Balkan Gezisinden Notlar başlıklı seri gezi notlarımız ve yaşadığımız duyguları siz değerli okurlarımızla paylaşmaya devam ediyoruz.
Yazı dizimizin birinci bölümünde Kosova’nın özgürlük mücadelesinde yanında Sırplara karşı verdikleri onurlu direnişten söz etmiştik. Bu bölümde ise mevcut Kosova’dan söz etmek istiyorum.
Geçmişte yaşadığı tüm olumsuzluklara rağmen Kosova bugün, ayakları üzerinde durmayı ve kendi yağında kavrulmayı başarmış bir ülke konumunda. Tarım alanları çok fazla olmasına rağmen ekip biçme neredeyse yok gibi. Sebze ve meyve yakın ülkelerden ithal ediliyor. Maydanoz Yunanistan’dan geliyor dersem ne demek istediğimi daha iyi anlamış olursunuz. Özellikle tekstil, giyim ve gıdanın (bisküvi, şekerleme vs.) bir bölümü Türkiye’den ithal ediliyor. Ekonomisi genel olarak Avrupa ülkelerinde çalışan Kosovalı gençlere bağlı. Bu ülkelere çalışmaya giden gençler kazandıklarını Kosova’ya aktarma konusunda bir hassasiyete sahipler.
Müthiş bir aile bağlılığı var Kosova’da. Mesela Kosova’da huzur evi yok. Aile büyükleri hangi şartlarda olursa olsun el üstünde tutuluyor. Yaz aylarında Kosova’da daha çok Avrupa plakalı en son model lüks araçlar görürsünüz. Bu aylarda sıla-i rahim için Avrupa’dan Kosova’ya gelenler ile Kosova’yı merak edip gelen özellikle Türk turistlerle nüfusta gözle görülür bir artış oluyor.

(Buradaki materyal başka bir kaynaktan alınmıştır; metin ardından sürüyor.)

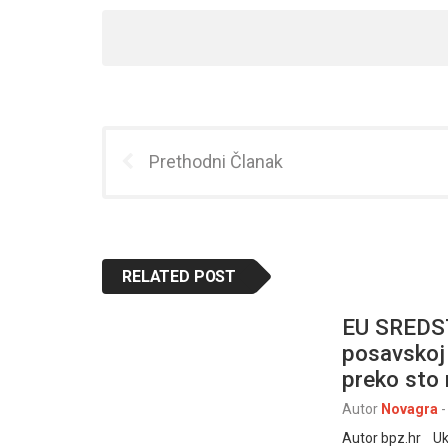
Prethodni Članak
RELATED POST
EU SREDST
posavskoj 
preko sto 
Autor
Novagra
-
Autor bpz.hr Uku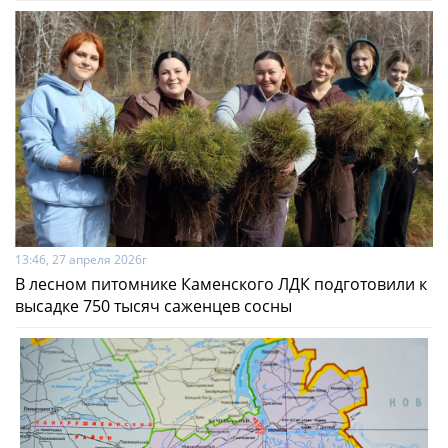
13:46, 27 апреля 2026г
В лесном питомнике Каменского ЛДК подготовили к
высадке 750 тысяч саженцев сосны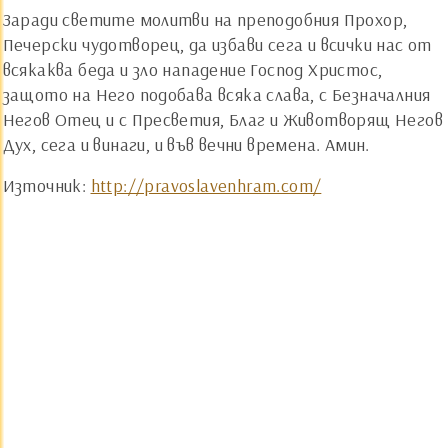
Заради светите молитви на преподобния Прохор,
Печерски чудотворец, да избави сега и всички нас от
всякаква беда и зло нападение Господ Христос,
защото на Него подобава всяка слава, с Безначалния
Негов Отец и с Пресветия, Благ и Животворящ Негов
Дух, сега и винаги, и във вечни времена. Амин.
Източник:
http://pravoslavenhram.com/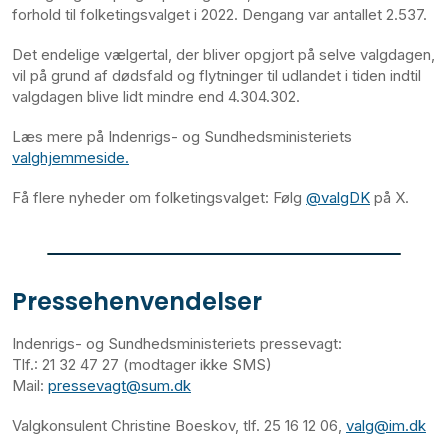
forhold til folketingsvalget i 2022. Dengang var antallet 2.537.
Det endelige vælgertal, der bliver opgjort på selve valgdagen,
vil på grund af dødsfald og flytninger til udlandet i tiden indtil
valgdagen blive lidt mindre end 4.304.302.
Læs mere på Indenrigs- og Sundhedsministeriets
valghjemmeside.
Få flere nyheder om folketingsvalget: Følg
@valgDK
på X.
Pressehenvendelser
Indenrigs- og Sundhedsministeriets pressevagt:
Tlf.: 21 32 47 27 (modtager ikke SMS)
Mail:
pressevagt@sum.dk
Valgkonsulent Christine Boeskov, tlf. 25 16 12 06,
valg@im.dk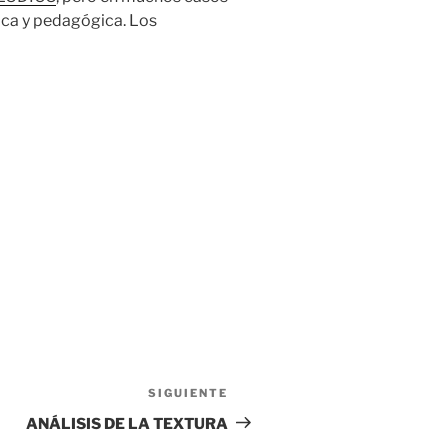
ica y pedagógica. Los
SIGUIENTE
Siguiente
entrada
ANÁLISIS DE LA TEXTURA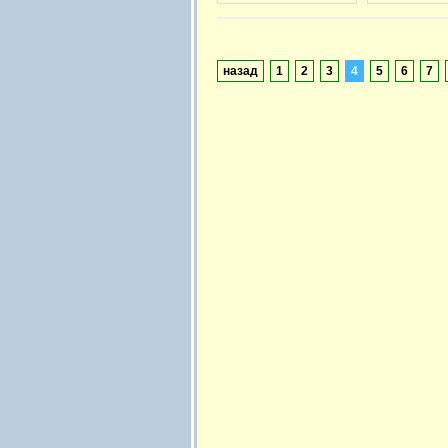
назад
1
2
3
4
5
6
7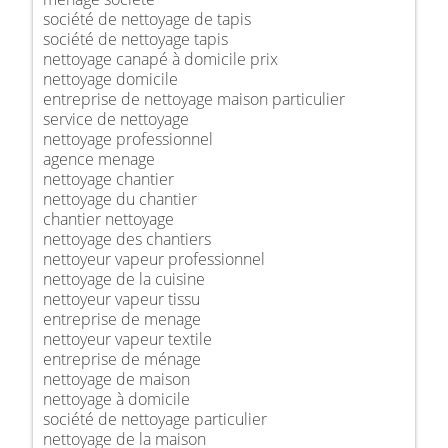
société de nettoyage de tapis
société de nettoyage tapis
nettoyage canapé à domicile prix
nettoyage domicile
entreprise de nettoyage maison particulier
service de nettoyage
nettoyage professionnel
agence menage
nettoyage chantier
nettoyage du chantier
chantier nettoyage
nettoyage des chantiers
nettoyeur vapeur professionnel
nettoyage de la cuisine
nettoyeur vapeur tissu
entreprise de menage
nettoyeur vapeur textile
entreprise de ménage
nettoyage de maison
nettoyage à domicile
société de nettoyage particulier
nettoyage de la maison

Kosova’nın büyük çoğunluğu Müslüman, zaten başkent Priştina’ya adım atar atmaz sizi camiler karşılıyor. Şehrin birçok yerinde Osmanlıdan kalma tarihi camiler var. Bu görüntü Prizren ve Priştina’yı adeta Türk şehri gibi sunuyor ziyaretçilere. Namaz saatlerinde Kosova’nın ezan sesleriyle yankılanması burada yabancılık hissettirmiyor size. Camilerde daha çok gençleri görmek mümkün. Daha bilinçli ibadet ediyor Kosova’nın gençleri. Bir anekdot olarak bir gözlemimi paylaşmak istiyorum müsaadenizle. Fatih camii var Priştina’da bahçesi kafe gibi düzenlenmiş olduğundan genellikle boş zamanlarımda orada oturuyordum. Hem namaz vakitlerinde de camiye gidiyordum. Bir ikindi vakti ezan okununca camiye yöneldim. O ara bir grup oldukça asortik giyimli ( mini etekli, şortlu) bayanlar geldi ve onlar da camiye yöneldiler. Çantalarında namaz kıyafetleri varmış hemen onları giydiler camiye girip namazlarını kıldılar tekrar namaz elbiselerini çıkarıp geldikleri kıyafetlerle gittiler. Oldukça şaşırmıştım. Bunun yanında ülkemizdeki gibi tam tesettürlü bayanlar da namaza geliyorlardı.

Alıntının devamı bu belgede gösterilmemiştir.